Material & Methods: HT-29 cancer cells and NIH-3T3 non-cancer cells were exposed to 0 (control), 25, 50, and 100 μg/ml of silymarin for 48 h. Cell viability, ROS level, mitochondrial membrane potential (MMP), and expression of important mitophagy-related genes including Pink1 (PTEN-induced putative kinase protein 1) and Parkin were examined to evaluate the effects of silymarin.
(Ethic code: IR. AJUMS. CMRC-9503)
Findings: Silymarin significantly reduced the viability percentage of the HT-29 cells depending on the concentration (P<0.05). It also significantly decreased MMP in a concentration-dependent manner while significantly increased ROS formation in the HT-29 cells (P<0.05). In addition, silymarin significantly increased the expression of Pink1 and Parkin genes in a concentration-dependent manner (P<0.05). Concentration of 100 μg/ml of silymarin had the greatest effect on reducing viability and MMP, as well as increasing ROS levels and expression of mitophagy-related genes (P<0.001).

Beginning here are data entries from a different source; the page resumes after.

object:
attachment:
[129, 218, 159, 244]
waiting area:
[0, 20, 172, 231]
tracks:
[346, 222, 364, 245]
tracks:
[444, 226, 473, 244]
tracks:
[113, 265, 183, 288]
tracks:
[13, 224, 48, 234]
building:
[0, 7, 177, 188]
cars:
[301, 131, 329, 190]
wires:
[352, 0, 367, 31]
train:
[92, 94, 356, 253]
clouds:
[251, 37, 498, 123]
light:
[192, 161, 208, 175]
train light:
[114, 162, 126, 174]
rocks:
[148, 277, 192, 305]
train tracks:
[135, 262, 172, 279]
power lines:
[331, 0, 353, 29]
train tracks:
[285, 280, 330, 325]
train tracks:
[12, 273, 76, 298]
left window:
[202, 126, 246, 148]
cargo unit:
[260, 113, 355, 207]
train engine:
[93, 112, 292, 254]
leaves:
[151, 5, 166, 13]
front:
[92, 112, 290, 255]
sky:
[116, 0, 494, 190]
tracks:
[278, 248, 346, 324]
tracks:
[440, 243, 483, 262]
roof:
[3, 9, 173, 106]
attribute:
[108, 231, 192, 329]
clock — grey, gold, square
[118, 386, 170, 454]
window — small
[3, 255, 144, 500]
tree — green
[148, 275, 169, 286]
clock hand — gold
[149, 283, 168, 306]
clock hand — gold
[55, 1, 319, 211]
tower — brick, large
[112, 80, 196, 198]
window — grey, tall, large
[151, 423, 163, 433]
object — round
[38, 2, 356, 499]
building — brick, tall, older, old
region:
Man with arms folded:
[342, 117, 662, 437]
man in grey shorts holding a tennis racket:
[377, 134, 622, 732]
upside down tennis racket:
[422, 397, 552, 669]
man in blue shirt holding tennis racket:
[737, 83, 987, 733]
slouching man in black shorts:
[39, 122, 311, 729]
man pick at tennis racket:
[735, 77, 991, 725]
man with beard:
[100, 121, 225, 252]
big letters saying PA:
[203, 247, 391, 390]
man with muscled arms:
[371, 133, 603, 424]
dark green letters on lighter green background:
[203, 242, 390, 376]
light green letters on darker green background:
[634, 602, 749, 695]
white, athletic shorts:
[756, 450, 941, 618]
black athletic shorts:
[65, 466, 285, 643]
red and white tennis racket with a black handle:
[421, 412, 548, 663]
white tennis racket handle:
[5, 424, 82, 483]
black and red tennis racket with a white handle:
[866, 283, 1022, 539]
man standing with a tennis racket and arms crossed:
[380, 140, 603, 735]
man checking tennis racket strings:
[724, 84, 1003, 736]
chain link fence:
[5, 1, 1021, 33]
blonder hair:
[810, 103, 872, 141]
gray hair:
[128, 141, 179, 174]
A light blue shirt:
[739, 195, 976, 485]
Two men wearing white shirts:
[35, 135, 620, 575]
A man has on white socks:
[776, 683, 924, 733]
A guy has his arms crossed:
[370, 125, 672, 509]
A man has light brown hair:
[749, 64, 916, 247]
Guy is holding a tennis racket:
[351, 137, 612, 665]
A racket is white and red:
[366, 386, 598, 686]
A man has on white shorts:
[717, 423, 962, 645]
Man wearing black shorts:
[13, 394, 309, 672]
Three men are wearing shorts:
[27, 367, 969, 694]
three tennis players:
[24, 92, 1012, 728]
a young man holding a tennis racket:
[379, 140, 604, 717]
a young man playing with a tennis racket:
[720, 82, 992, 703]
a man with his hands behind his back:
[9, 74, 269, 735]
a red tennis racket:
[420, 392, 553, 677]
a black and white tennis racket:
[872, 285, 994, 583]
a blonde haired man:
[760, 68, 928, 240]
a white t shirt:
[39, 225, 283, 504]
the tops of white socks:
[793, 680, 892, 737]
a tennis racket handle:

Silymarin did not cause significant changes in the viability percentage, ROS level, and MMP of the NIH-3T3 non-cancerous cells at different concentrations.
Discussion & Conclusion: According to the results, silymarin increases the level of ROS by decreasing MMP, thereby inducing mitophagy through the Pink1/Parkin signaling pathway in the HT-29 cells.